Segment Start: MATERIAL FOR THIS TASK

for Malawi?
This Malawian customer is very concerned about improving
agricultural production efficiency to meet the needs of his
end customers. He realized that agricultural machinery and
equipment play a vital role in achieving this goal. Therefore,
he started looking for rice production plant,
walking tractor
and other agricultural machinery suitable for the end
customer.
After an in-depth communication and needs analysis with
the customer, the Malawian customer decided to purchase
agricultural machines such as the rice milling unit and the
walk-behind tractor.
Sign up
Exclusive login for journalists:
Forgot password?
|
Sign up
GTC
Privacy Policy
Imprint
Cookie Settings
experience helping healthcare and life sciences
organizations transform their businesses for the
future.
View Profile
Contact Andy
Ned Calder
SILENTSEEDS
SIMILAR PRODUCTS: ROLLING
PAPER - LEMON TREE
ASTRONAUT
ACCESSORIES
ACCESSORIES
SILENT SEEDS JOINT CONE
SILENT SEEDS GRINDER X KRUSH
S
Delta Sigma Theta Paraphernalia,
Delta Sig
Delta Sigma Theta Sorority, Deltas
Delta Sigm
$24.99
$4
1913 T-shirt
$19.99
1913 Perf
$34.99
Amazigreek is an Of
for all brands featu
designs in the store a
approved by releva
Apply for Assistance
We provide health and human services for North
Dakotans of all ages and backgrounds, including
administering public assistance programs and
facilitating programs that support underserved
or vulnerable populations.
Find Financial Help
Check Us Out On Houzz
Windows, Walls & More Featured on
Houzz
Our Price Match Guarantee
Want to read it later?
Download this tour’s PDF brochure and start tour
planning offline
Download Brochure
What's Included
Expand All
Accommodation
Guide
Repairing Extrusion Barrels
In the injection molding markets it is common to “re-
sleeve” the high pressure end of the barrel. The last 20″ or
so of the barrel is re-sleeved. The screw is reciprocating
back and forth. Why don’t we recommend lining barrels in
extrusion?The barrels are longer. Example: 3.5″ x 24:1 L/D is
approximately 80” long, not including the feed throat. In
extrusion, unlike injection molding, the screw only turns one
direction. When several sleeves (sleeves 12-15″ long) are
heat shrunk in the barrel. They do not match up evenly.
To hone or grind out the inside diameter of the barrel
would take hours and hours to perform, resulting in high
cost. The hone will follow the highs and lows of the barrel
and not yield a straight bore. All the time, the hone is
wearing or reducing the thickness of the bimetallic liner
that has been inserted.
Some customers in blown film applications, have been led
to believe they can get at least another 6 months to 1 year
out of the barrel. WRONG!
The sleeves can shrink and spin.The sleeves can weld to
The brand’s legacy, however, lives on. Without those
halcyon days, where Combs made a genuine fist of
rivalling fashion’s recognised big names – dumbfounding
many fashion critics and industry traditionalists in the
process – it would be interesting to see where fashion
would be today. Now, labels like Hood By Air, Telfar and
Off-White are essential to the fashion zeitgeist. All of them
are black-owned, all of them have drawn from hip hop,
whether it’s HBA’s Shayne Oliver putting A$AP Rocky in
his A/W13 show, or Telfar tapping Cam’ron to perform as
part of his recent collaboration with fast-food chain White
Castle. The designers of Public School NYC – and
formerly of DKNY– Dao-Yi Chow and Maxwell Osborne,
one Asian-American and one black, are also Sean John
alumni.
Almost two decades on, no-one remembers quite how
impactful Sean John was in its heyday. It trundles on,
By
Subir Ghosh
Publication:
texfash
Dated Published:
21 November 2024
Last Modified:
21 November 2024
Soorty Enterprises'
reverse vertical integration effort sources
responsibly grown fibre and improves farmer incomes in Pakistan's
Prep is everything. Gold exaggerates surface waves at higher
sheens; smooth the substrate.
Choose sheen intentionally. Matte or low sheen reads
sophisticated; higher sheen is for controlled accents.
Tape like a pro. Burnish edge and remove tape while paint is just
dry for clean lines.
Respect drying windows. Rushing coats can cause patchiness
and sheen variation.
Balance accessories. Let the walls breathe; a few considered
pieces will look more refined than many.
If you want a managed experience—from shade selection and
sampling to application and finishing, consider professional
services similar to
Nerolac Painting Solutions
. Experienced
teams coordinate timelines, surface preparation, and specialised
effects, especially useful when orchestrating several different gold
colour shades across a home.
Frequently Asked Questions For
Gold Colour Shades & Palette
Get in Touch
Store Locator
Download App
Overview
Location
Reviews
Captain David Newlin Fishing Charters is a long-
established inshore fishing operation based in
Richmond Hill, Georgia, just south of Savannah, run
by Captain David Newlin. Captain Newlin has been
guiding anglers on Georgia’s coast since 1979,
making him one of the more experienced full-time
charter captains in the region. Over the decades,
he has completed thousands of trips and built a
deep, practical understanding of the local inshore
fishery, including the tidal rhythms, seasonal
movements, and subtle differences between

Segment End: MATERIAL FOR THIS TASK
Segment Start: MATERIAL FOR THIS TASK

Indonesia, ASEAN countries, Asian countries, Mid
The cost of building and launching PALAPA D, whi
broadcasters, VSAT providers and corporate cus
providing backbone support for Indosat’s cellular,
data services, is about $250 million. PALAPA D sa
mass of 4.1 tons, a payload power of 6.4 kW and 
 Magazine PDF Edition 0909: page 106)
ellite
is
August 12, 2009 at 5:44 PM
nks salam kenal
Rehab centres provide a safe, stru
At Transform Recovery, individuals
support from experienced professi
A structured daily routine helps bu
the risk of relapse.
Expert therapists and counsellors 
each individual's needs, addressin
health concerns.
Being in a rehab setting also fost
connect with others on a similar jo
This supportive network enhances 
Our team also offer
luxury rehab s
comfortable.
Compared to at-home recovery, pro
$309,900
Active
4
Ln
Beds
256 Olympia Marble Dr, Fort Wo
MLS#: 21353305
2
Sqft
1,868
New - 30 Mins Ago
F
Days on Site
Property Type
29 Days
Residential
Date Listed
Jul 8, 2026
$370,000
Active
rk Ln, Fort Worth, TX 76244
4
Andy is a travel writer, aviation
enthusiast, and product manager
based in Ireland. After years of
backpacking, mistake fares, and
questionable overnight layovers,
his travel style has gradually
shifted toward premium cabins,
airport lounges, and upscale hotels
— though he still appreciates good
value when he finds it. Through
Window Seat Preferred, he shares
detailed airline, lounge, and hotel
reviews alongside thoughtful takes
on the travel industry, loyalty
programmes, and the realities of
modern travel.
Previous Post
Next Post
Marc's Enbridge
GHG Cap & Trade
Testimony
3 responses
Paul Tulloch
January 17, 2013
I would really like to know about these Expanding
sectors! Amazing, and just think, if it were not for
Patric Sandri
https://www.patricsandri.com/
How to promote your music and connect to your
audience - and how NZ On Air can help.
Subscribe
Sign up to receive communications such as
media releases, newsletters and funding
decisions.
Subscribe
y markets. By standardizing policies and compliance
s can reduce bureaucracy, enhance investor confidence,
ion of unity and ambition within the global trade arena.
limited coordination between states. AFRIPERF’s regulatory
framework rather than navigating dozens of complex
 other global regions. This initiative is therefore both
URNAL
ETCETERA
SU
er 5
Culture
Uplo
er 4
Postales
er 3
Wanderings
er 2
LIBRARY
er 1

Segment End: MATERIAL FOR THIS TASK

_EXERCISE_: Reproduce exactly the section above that begins at the line containing "Jul 8, 2026" and ends at the line containing "y markets. By", leaving out all other lines.

_WRITTEN RESPONSE_:
Jul 8, 2026
$370,000
Active
rk Ln, Fort Worth, TX 76244
4
Andy is a travel writer, aviation
enthusiast, and product manager
based in Ireland. After years of
backpacking, mistake fares, and
questionable overnight layovers,
his travel style has gradually
shifted toward premium cabins,
airport lounges, and upscale hotels
— though he still appreciates good
value when he finds it. Through
Window Seat Preferred, he shares
detailed airline, lounge, and hotel
reviews alongside thoughtful takes
on the travel industry, loyalty
programmes, and the realities of
modern travel.
Previous Post
Next Post
Marc's Enbridge
GHG Cap & Trade
Testimony
3 responses
Paul Tulloch
January 17, 2013
I would really like to know about these Expanding
sectors! Amazing, and just think, if it were not for
Patric Sandri
https://www.patricsandri.com/
How to promote your music and connect to your
audience - and how NZ On Air can help.
Subscribe
Sign up to receive communications such as
media releases, newsletters and funding
decisions.
Subscribe
y markets. By standardizing policies and compliance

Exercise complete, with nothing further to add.